Al Sharpton is a different kettle of fish. He represents, not so much a political or ideological trend, as a definite social type: the cynical con man or hustler. A former child preacher and FBI narcotics informer, Sharpton’s political and moral corruption were displayed most grotesquely in the Tawana Brawley affair. He first came to national notice championing the transparently false claims of a disturbed black teenager, who said she had been raped by a gang of white racists including a local prosecutor. Sharpton, Brawley’s “adviser,” and her two attorneys, Alton Maddox and C. Vernon Mason, were ultimately found guilty of 10 counts of defamation in 1998.
This proved only a minor setback in Sharpton’s emergence as one of the most prominent self-proclaimed spokesmen for the black community. He ran for US Senate and for mayor of New York City, and Democratic candidates in New York, including Hillary Clinton in 2000, courted his support. Among the Democratic presidential candidates, Sharpton is the cleverest speaker, and the most streetwise, one of the few who knows how to connect with a working class audience.
But his program is nothing more than self-advancement. He aims to be recognized as a power broker, promising to deliver some portion of the black vote in return for political perks. He represents not the continuation of the civil rights movement of the 1950s and 1960s, but its cooptation and degeneration: the corruption of a middle class layer that has abandoned any struggle for democratic rights, in favor of appointments, contracts, in a word, cash.

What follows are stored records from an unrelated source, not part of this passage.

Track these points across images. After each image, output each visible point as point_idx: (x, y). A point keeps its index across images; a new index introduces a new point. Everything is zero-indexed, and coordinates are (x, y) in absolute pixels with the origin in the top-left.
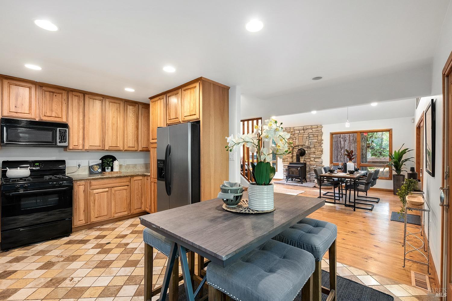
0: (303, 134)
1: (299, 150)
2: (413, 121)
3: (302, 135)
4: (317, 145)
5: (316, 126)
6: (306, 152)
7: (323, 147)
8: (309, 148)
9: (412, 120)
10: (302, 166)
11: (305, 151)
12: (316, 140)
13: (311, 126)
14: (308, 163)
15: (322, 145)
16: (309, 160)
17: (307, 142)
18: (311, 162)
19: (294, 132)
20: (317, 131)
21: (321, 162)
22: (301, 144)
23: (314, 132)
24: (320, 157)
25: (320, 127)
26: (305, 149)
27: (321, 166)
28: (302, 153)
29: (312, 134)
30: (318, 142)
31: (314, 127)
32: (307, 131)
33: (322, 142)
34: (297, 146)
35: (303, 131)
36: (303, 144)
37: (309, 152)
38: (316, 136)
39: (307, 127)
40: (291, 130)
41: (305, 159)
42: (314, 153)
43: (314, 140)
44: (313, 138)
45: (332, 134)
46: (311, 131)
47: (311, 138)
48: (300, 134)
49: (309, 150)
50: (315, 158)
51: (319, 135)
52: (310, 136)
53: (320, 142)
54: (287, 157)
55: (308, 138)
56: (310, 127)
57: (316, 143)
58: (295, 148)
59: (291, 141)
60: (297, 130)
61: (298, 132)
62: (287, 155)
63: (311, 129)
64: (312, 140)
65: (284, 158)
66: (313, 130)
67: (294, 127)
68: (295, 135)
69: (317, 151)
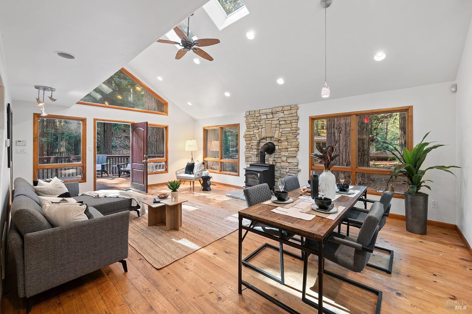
0: (272, 119)
1: (267, 144)
2: (453, 89)
3: (270, 122)
4: (291, 136)
5: (289, 107)
6: (277, 147)
7: (299, 140)
8: (280, 142)
10: (264, 171)
11: (274, 146)
12: (289, 129)
13: (283, 107)
14: (278, 165)
15: (298, 137)
16: (279, 160)
17: (277, 132)
18: (283, 164)
19: (259, 118)
20: (291, 115)
21: (296, 164)
22: (268, 135)
23: (286, 116)
24: (295, 155)
25: (294, 108)
26: (275, 143)
27: (296, 170)
28: (270, 149)
29: (283, 119)
30: (292, 132)
31: (286, 108)
32: (277, 114)
33: (298, 132)
34: (264, 139)
35: (271, 115)
36: (271, 136)
37: (280, 148)
38: (288, 122)
39: (277, 110)
40: (256, 115)
41: (275, 159)
42: (287, 150)
43: (286, 129)
44: (284, 126)
45: (312, 119)
46: (281, 115)
47: (282, 126)
48: (267, 120)
49: (280, 144)
50: (288, 157)
51: (294, 121)
52: (281, 123)
53: (295, 133)
54: (251, 155)
55: (278, 126)
56: (280, 109)
57: (289, 134)
58: (261, 141)
59: (255, 131)
60: (264, 114)
61: (265, 117)
62: (251, 152)
63: (283, 111)
64: (283, 130)
65: (247, 157)
66: (286, 113)
67: (260, 109)
68: (261, 122)
69: (290, 147)
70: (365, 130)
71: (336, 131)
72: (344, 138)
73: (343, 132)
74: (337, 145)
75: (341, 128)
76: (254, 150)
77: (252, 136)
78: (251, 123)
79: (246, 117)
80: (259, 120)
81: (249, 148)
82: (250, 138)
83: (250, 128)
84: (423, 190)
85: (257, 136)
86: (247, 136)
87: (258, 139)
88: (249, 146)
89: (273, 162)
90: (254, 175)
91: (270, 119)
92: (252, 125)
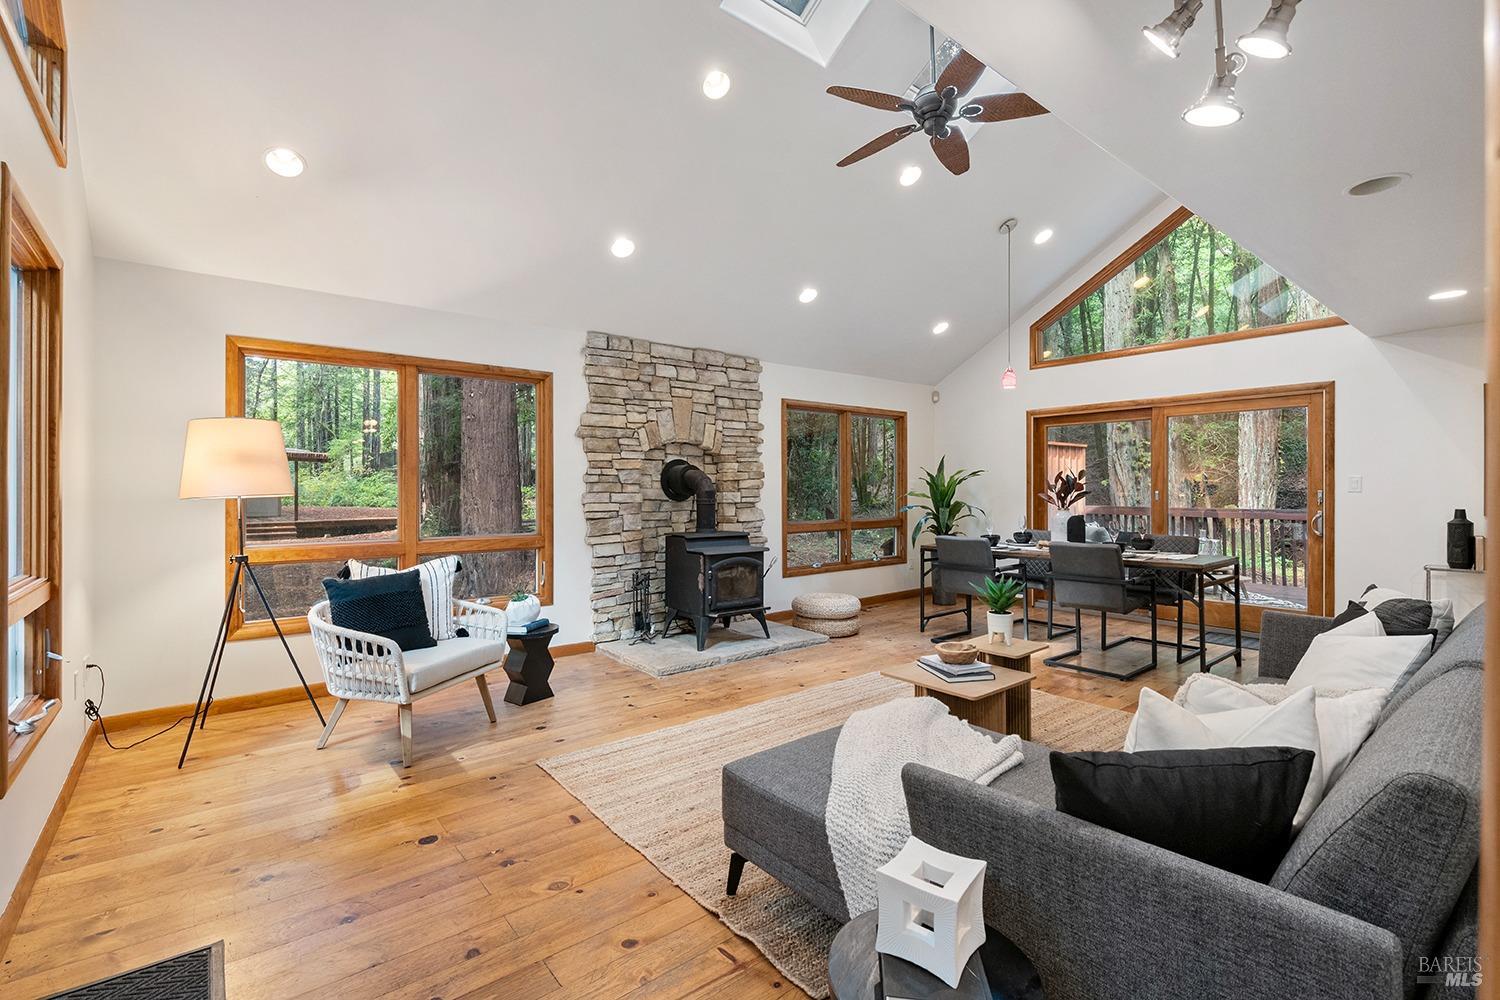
0: (693, 386)
2: (936, 399)
3: (688, 393)
4: (746, 446)
5: (740, 359)
7: (762, 459)
8: (715, 460)
12: (743, 426)
13: (725, 354)
15: (759, 451)
17: (710, 430)
19: (649, 370)
20: (746, 386)
21: (758, 524)
22: (681, 437)
23: (735, 385)
24: (752, 500)
26: (699, 465)
29: (726, 393)
30: (747, 433)
31: (734, 362)
32: (707, 374)
33: (760, 435)
34: (661, 446)
35: (692, 370)
36: (685, 439)
38: (741, 404)
39: (711, 359)
40: (637, 358)
42: (737, 486)
43: (735, 425)
44: (729, 415)
45: (790, 408)
46: (721, 379)
47: (723, 414)
48: (678, 384)
50: (738, 506)
52: (722, 402)
53: (752, 434)
54: (616, 507)
55: (711, 410)
56: (720, 360)
57: (742, 439)
58: (653, 455)
59: (634, 417)
60: (667, 361)
61: (671, 372)
62: (615, 497)
63: (725, 369)
64: (726, 424)
65: (591, 516)
66: (733, 374)
67: (651, 340)
68: (656, 388)
69: (746, 476)
77: (620, 433)
78: (616, 382)
79: (592, 353)
80: (650, 379)
81: (600, 479)
82: (610, 442)
83: (612, 401)
85: (642, 433)
86: (598, 433)
87: (646, 448)
88: (605, 471)
91: (689, 385)
92: (622, 392)
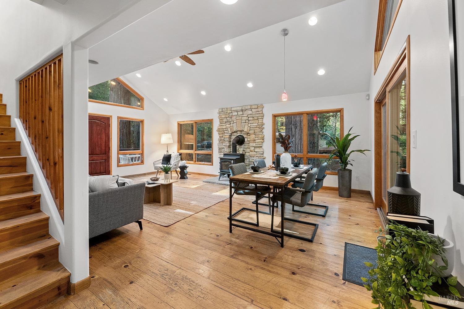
0: (242, 116)
1: (237, 137)
2: (367, 98)
3: (241, 118)
4: (257, 130)
5: (256, 106)
6: (246, 140)
7: (264, 134)
8: (248, 134)
9: (367, 96)
10: (236, 159)
11: (244, 138)
12: (256, 124)
13: (251, 106)
14: (247, 154)
15: (263, 131)
16: (248, 150)
17: (246, 126)
18: (251, 153)
19: (231, 114)
20: (258, 113)
21: (262, 153)
22: (239, 129)
23: (254, 113)
24: (261, 146)
25: (260, 107)
26: (245, 136)
27: (262, 157)
28: (240, 141)
29: (251, 116)
30: (258, 126)
31: (253, 107)
32: (246, 112)
33: (263, 126)
34: (235, 132)
35: (241, 112)
36: (241, 130)
37: (249, 140)
38: (256, 118)
39: (247, 108)
40: (228, 112)
41: (245, 149)
42: (254, 141)
43: (254, 124)
44: (252, 122)
45: (275, 116)
46: (250, 112)
47: (250, 122)
48: (238, 116)
49: (248, 137)
50: (255, 147)
51: (260, 117)
52: (250, 119)
53: (261, 127)
54: (224, 146)
55: (247, 121)
56: (249, 107)
57: (257, 128)
58: (233, 134)
59: (228, 126)
60: (235, 111)
61: (236, 113)
62: (223, 144)
63: (251, 109)
64: (251, 125)
65: (220, 148)
66: (253, 110)
67: (231, 107)
68: (233, 118)
69: (257, 139)
70: (315, 126)
71: (293, 127)
72: (299, 132)
73: (298, 128)
74: (293, 139)
75: (297, 124)
76: (226, 142)
77: (225, 130)
78: (224, 118)
79: (219, 113)
80: (231, 116)
81: (221, 141)
82: (222, 132)
83: (223, 123)
84: (349, 167)
85: (229, 129)
86: (220, 130)
87: (230, 133)
88: (222, 138)
89: (243, 152)
90: (228, 163)
91: (241, 116)
92: (225, 120)
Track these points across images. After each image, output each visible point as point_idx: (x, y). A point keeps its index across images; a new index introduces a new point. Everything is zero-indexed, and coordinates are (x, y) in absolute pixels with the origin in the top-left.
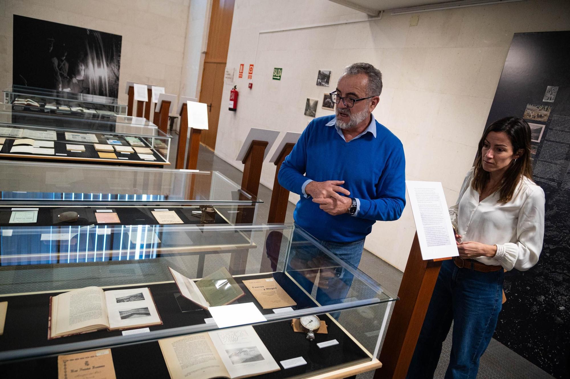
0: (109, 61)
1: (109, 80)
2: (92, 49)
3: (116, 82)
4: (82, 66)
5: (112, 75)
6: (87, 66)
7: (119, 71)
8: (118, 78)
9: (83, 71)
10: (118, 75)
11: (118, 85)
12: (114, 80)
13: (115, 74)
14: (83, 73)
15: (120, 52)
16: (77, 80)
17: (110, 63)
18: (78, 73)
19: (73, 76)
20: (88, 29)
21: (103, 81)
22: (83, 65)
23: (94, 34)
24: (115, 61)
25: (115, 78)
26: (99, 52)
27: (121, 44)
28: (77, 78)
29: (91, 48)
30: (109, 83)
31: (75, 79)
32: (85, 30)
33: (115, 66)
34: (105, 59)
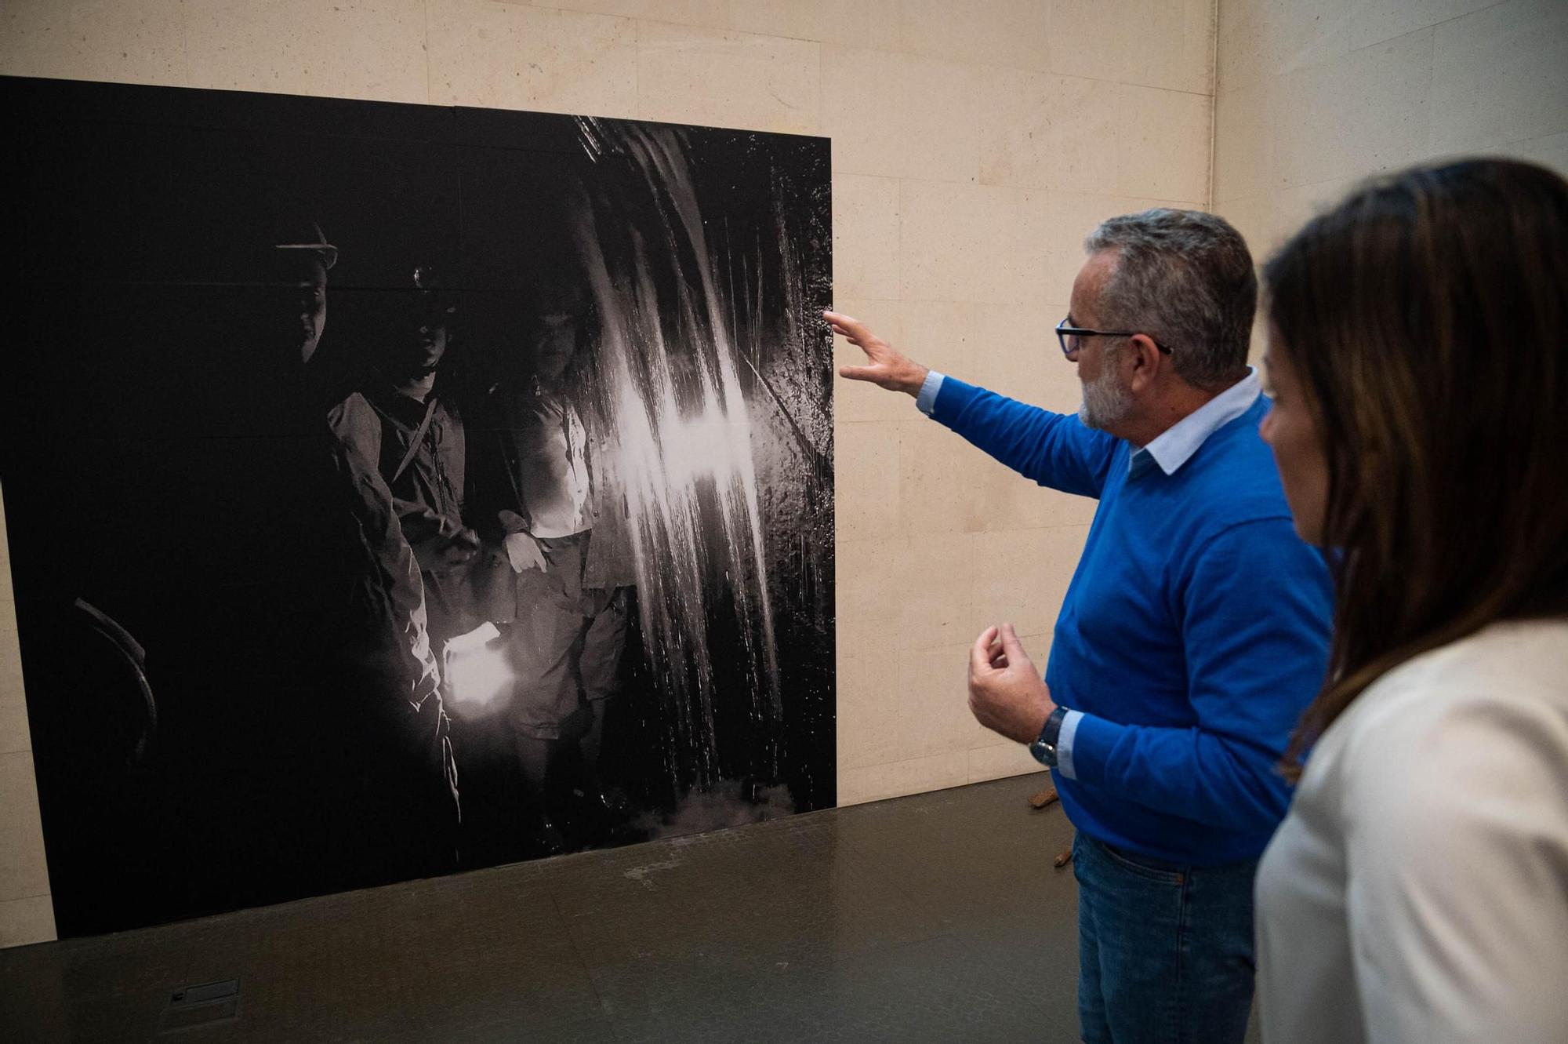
0: (756, 349)
1: (769, 491)
2: (634, 282)
3: (811, 498)
4: (565, 426)
5: (781, 451)
6: (601, 415)
7: (828, 416)
8: (823, 470)
9: (579, 461)
10: (822, 452)
11: (829, 516)
12: (802, 488)
13: (801, 439)
14: (575, 482)
15: (825, 263)
16: (542, 541)
17: (766, 360)
18: (548, 485)
19: (507, 517)
20: (585, 119)
21: (726, 509)
22: (572, 415)
23: (637, 150)
24: (797, 339)
25: (805, 468)
26: (684, 291)
27: (828, 199)
28: (540, 532)
29: (620, 264)
30: (766, 518)
31: (523, 536)
32: (563, 127)
33: (801, 378)
34: (731, 343)
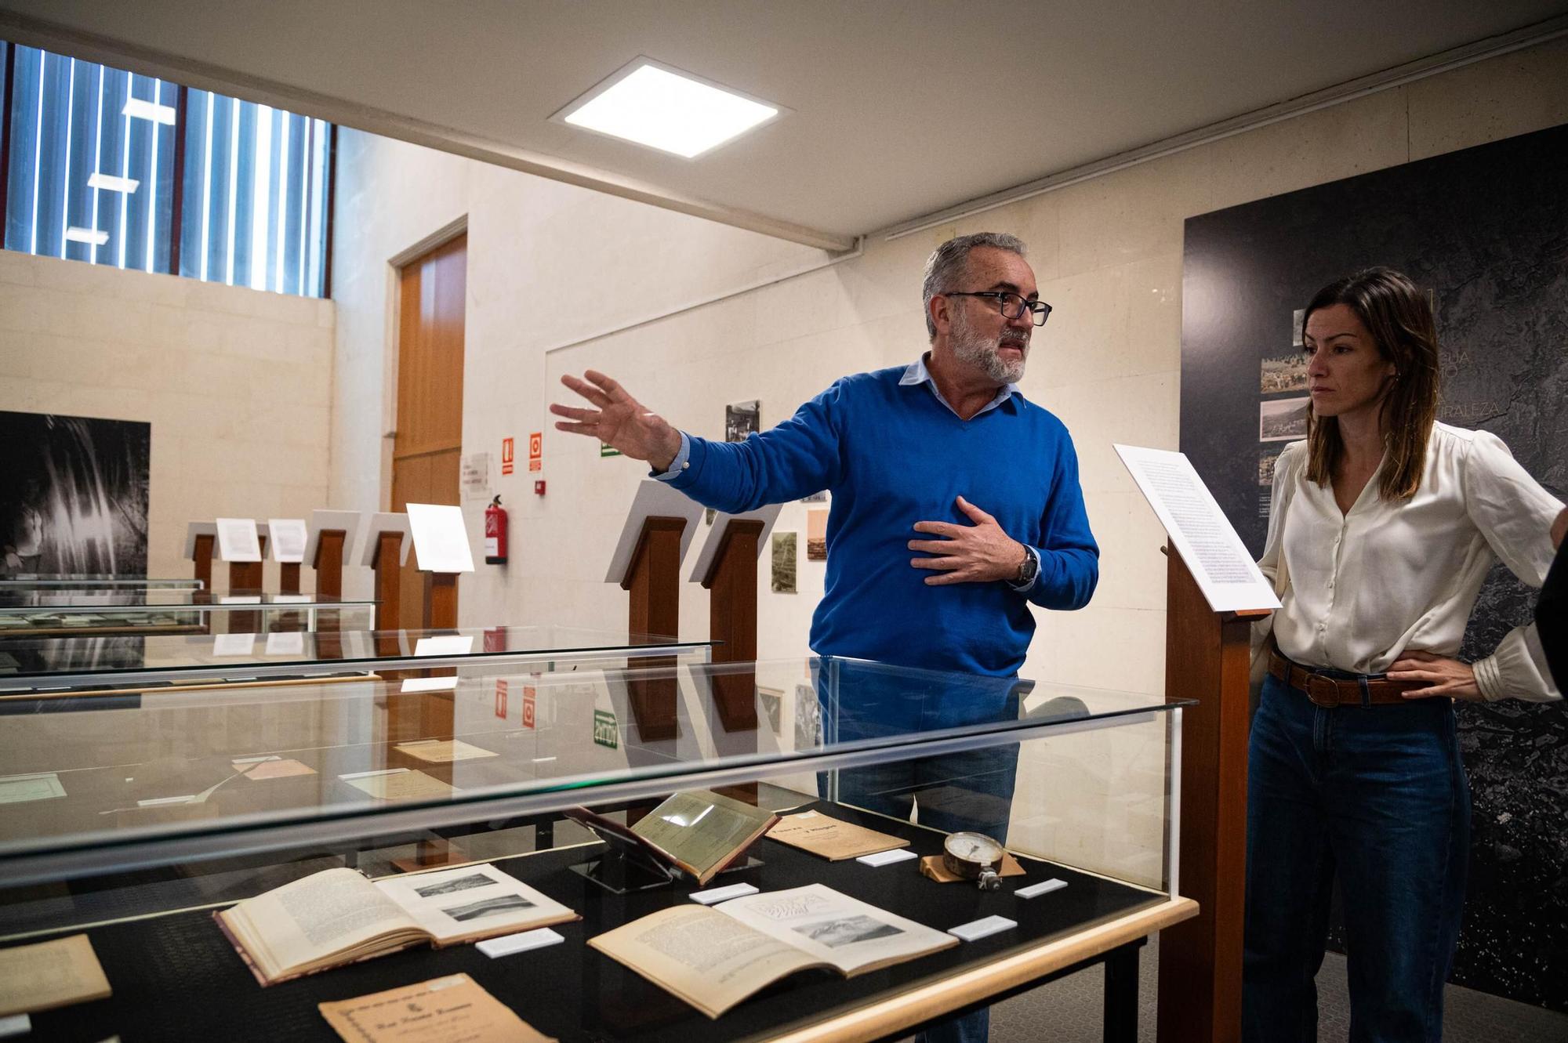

A knack for left-sounding demagogy does not make a candidate either praiseworthy or progressive. On the contrary, we fully subscribe to the opinion voiced by Lenin long ago, that a demagogue, precisely because of his ability to persuade and mislead, is “the worst enemy of the working class.” What the American working class needs are not clever wisecracks or rhythmic cadences, but relentless analysis and criticism of the existing order and a political program based on overturning the profit system and replacing it with a society based on genuine social equality.